[The task] Every entry below must be transcribed word for word, and the images must be left out.

(Stored items)
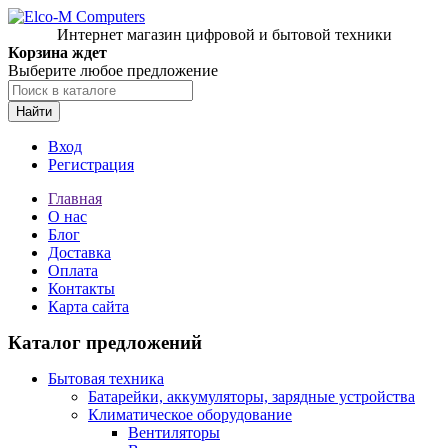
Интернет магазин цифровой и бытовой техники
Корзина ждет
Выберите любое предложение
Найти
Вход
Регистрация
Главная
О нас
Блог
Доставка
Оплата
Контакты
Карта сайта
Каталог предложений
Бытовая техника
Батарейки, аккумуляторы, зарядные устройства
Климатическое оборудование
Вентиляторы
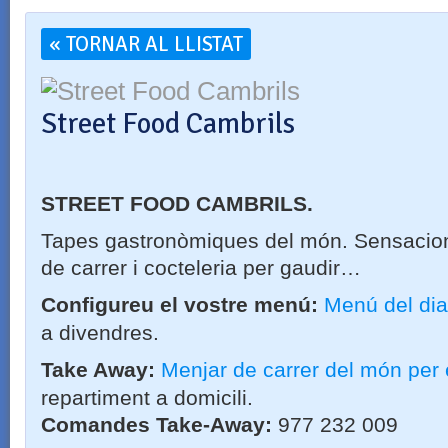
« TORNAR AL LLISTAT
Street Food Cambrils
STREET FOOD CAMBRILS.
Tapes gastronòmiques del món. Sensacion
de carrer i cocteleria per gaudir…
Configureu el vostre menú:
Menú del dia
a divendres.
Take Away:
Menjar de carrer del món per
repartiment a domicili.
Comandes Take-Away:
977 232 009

[Answer space]
Интернет магазин цифровой и бытовой техники
Корзина ждет
Выберите любое предложение
Найти
Вход
Регистрация
Главная
О нас
Блог
Доставка
Оплата
Контакты
Карта сайта
Каталог предложений
Бытовая техника
Батарейки, аккумуляторы, зарядные устройства
Климатическое оборудование
Вентиляторы
« TORNAR AL LLISTAT
Street Food Cambrils
STREET FOOD CAMBRILS.
Tapes gastronòmiques del món. Sensacion
de carrer i cocteleria per gaudir…
Configureu el vostre menú:
Menú del dia
a divendres.
Take Away:
Menjar de carrer del món per
repartiment a domicili.
Comandes Take-Away:
977 232 009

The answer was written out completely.